--- Data under study Enclosed Below ---

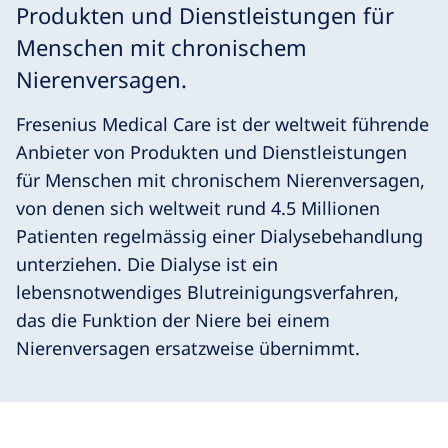
Produkten und Dienstleistungen für
Menschen mit chronischem
Nierenversagen.
Fresenius Medical Care ist der weltweit führende
Anbieter von Produkten und Dienstleistungen
für Menschen mit chronischem Nierenversagen,
von denen sich weltweit rund 4.5 Millionen
Patienten regelmässig einer Dialysebehandlung
unterziehen. Die Dialyse ist ein
lebensnotwendiges Blutreinigungsverfahren,
das die Funktion der Niere bei einem
Nierenversagen ersatzweise übernimmt.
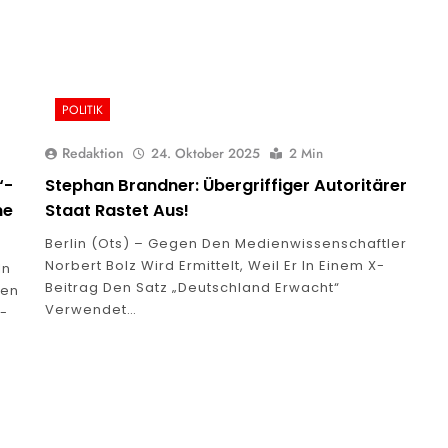
POLITIK
Redaktion
24. Oktober 2025
2 Min
“-
Stephan Brandner: Übergriffiger Autoritärer
me
Staat Rastet Aus!
Berlin (ots) – Gegen Den Medienwissenschaftler
Norbert Bolz Wird Ermittelt, Weil Er In Einem X-
In
Beitrag Den Satz „Deutschland Erwacht“
hen
Verwendet…
D-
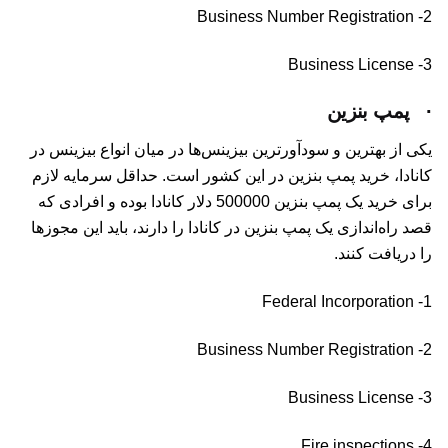
2- Business Number Registration
3- Business License
·
پمپ بنزین
یکی از بهترین و سودآورترین بیزینس‌ها در میان انواع بیزینس در
کانادا، خرید پمپ بنزین در این کشور است. حداقل سرمایه لازم
برای خرید یک پمپ بنزین 500000 دلار کانادا بوده و افرادی که
قصد راه‌اندازی یک پمپ بنزین در کانادا را دارند، باید این مجوزها
را دریافت کنند.
1- Federal Incorporation
2- Business Number Registration
3- Business License
4- Fire inspections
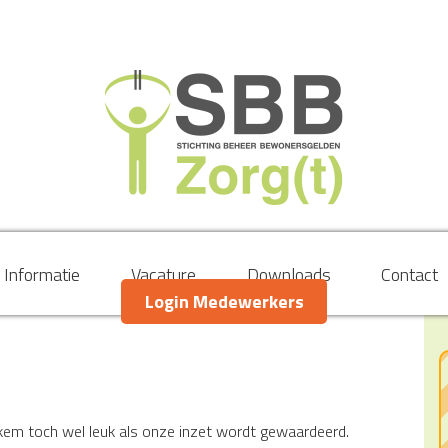
Informatie
Vacature
Downloads
Contact
Login Medewerkers
iekem toch wel leuk als onze inzet wordt gewaardeerd.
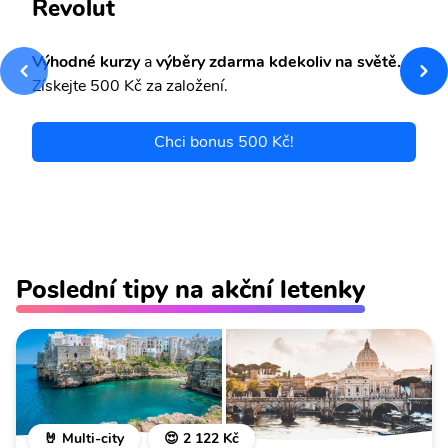
Revolut
Výhodné kurzy
a
výběry zdarma kdekoliv na světě.
Získejte 500 Kč za založení.
Chci bonus 500 Kč!
Poslední tipy na akční letenky
🤘 Multi-city
😍 2 122 Kč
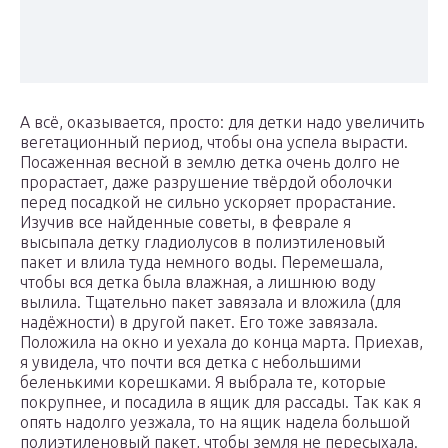
А всё, оказывается, просто: для детки надо увеличить
вегетационный период, чтобы она успела вырасти.
Посаженная весной в землю детка очень долго не
прорастает, даже разрушение твёрдой оболочки
перед посадкой не сильно ускоряет прорастание.
Изучив все найденные советы, в феврале я
высыпала детку гладиолусов в полиэтиленовый
пакет и влила туда немного воды. Перемешала,
чтобы вся детка была влажная, а лишнюю воду
вылила. Тщательно пакет завязала и вложила (для
надёжности) в другой пакет. Его тоже завязала.
Положила на окно и уехала до конца марта. Приехав,
я увидела, что почти вся детка с небольшими
беленькими корешками. Я выбрала те, которые
покрупнее, и посадила в ящик для рассады. Так как я
опять надолго уезжала, то на ящик надела большой
полиэтиленовый пакет, чтобы земля не пересыхала.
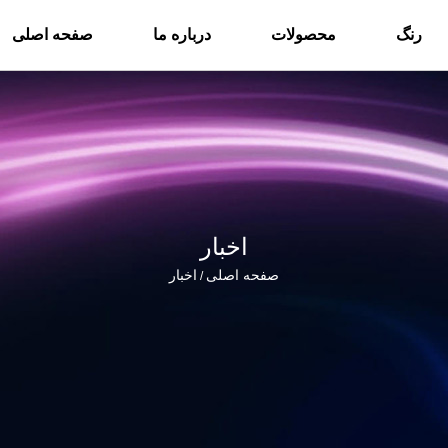
رنگ
محصولات
درباره ما
صفحه اصلی
اخبار
صفحه اصلی
اخبار
/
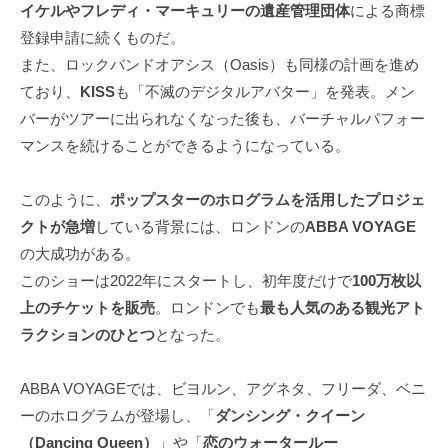
イケルやフレディ・マーキュリーの遺産管理団体
による商標
登録申請に続くものだ。
また、ロックバンドオアシス（Oasis）も同様の計画を進め
ており、
KISS
も「不滅のデジタルアバター」を発表。メン
バーがツアーに出られなくなった後も、バーチャルパフォー
マンスを続けることができるようになっている。
このように、
ポップスターのホログラムを活用したプロジェ
クトが急増
している背景には、ロンドンの
ABBA VOYAGE
の大成功がある。
このショーは2022年にスタートし、初年度だけで
100万枚以
上のチケットを販売
。ロンドンでも
最も人気のある観光アト
ラクションのひとつ
となった。
ABBA VOYAGEでは、ビヨルン、アグネタ、フリーダ、ベニ
ーのホログラムが登場し、「
ダンシング・クイーン
（Dancing Queen）
」や「
恋のウォータールー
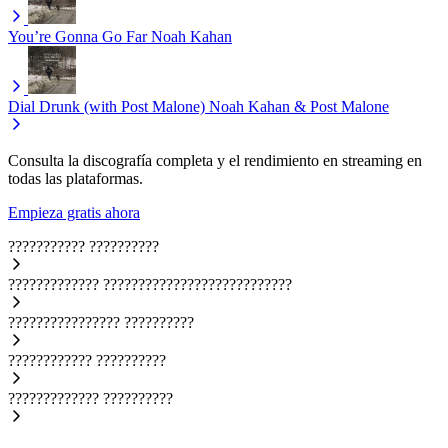
You’re Gonna Go Far
Noah Kahan
Dial Drunk (with Post Malone)
Noah Kahan & Post Malone
Consulta la discografía completa y el rendimiento en streaming en
todas las plataformas.
Empieza gratis ahora
???????????
??????????
?????????????
???????????????????????????
????????????????
??????????
????????????
??????????
?????????????
??????????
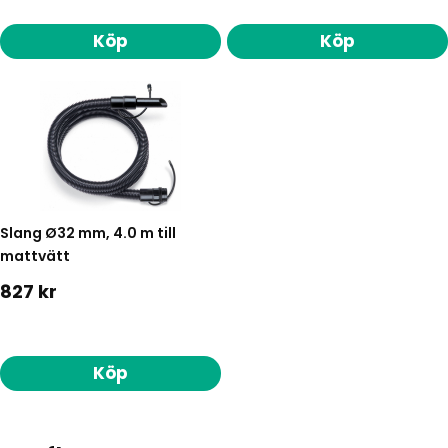
Köp
Köp
Slang Ø32 mm, 4.0 m till
mattvätt
827 kr
Köp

--- End of Enclosed Data under study ---

**Exercise directions:**
Copy all lines above containing the string "Malone".

**Worked solution:**
Dial Drunk (with Post Malone)
Noah Kahan & Post Malone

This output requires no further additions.